ASSIGNMENT: Turn every line of the material below, from the line containing "Lớp học Gia Sư" down to the line containing "Политика в отношении файлов cookie", into a JSON list of strings with one string per line, omitting blank lines. Leave the pictures out of the list.

Page-level text extractions:

┄┄┄┄┄┄┄┄┄┄

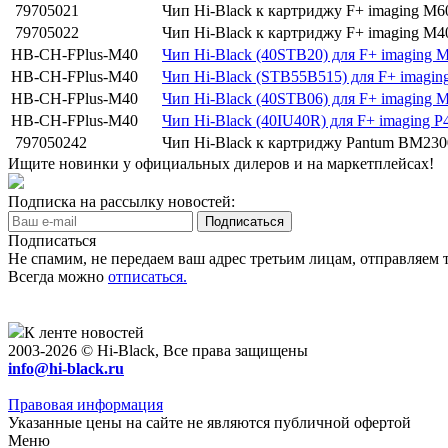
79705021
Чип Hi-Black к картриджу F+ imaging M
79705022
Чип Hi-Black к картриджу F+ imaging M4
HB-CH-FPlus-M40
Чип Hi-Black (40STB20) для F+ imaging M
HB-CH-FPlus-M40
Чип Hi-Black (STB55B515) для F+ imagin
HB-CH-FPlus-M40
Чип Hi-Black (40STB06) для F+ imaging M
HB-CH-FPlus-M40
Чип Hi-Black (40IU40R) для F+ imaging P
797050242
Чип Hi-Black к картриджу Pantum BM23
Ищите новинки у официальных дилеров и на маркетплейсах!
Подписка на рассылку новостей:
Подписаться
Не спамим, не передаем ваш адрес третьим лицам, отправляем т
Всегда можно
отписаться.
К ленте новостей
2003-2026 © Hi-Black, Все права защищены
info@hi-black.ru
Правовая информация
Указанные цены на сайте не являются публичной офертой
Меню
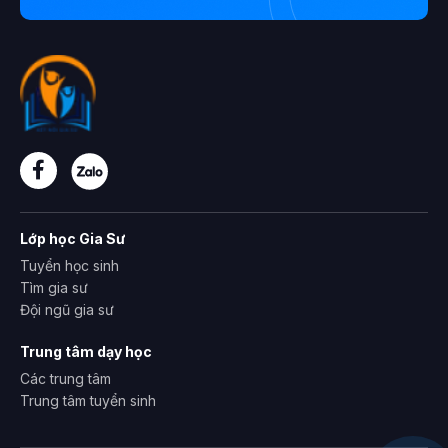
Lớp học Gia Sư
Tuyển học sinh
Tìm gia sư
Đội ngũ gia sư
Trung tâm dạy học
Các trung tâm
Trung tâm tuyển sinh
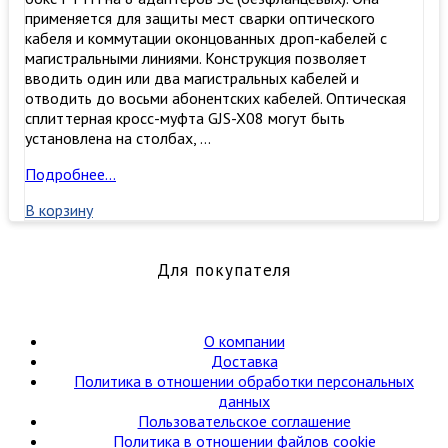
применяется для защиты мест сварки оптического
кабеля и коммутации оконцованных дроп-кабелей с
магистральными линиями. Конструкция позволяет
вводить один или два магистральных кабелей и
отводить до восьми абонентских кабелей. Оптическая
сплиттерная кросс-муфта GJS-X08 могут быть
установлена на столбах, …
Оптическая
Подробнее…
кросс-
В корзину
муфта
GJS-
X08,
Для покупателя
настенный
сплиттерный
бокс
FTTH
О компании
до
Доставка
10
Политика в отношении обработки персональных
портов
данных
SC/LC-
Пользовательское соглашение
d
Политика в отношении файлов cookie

┄┄┄┄┄┄┄┄┄┄

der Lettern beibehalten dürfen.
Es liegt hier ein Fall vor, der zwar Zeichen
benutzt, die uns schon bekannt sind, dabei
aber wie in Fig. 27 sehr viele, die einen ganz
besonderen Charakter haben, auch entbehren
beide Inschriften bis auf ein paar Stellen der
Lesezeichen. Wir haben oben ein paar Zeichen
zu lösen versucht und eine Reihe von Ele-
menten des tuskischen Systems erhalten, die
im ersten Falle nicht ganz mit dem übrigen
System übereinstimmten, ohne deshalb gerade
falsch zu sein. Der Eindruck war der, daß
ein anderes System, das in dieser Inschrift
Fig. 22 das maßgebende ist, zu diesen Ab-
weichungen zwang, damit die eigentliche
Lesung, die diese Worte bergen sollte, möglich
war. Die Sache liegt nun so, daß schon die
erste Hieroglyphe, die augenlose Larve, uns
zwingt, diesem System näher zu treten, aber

┄┄┄┄┄┄┄┄┄┄

OUTPUT:
[
  "Lớp học Gia Sư",
  "Tuyển học sinh",
  "Tìm gia sư",
  "Đội ngũ gia sư",
  "Trung tâm dạy học",
  "Các trung tâm",
  "Trung tâm tuyển sinh",
  "применяется для защиты мест сварки оптического",
  "кабеля и коммутации оконцованных дроп-кабелей с",
  "магистральными линиями. Конструкция позволяет",
  "вводить один или два магистральных кабелей и",
  "отводить до восьми абонентских кабелей. Оптическая",
  "сплиттерная кросс-муфта GJS-X08 могут быть",
  "установлена на столбах, …",
  "Оптическая",
  "Подробнее…",
  "кросс-",
  "В корзину",
  "муфта",
  "GJS-",
  "X08,",
  "Для покупателя",
  "настенный",
  "сплиттерный",
  "бокс",
  "FTTH",
  "О компании",
  "до",
  "Доставка",
  "10",
  "Политика в отношении обработки персональных",
  "портов",
  "данных",
  "SC/LC-",
  "Пользовательское соглашение",
  "d",
  "Политика в отношении файлов cookie"
]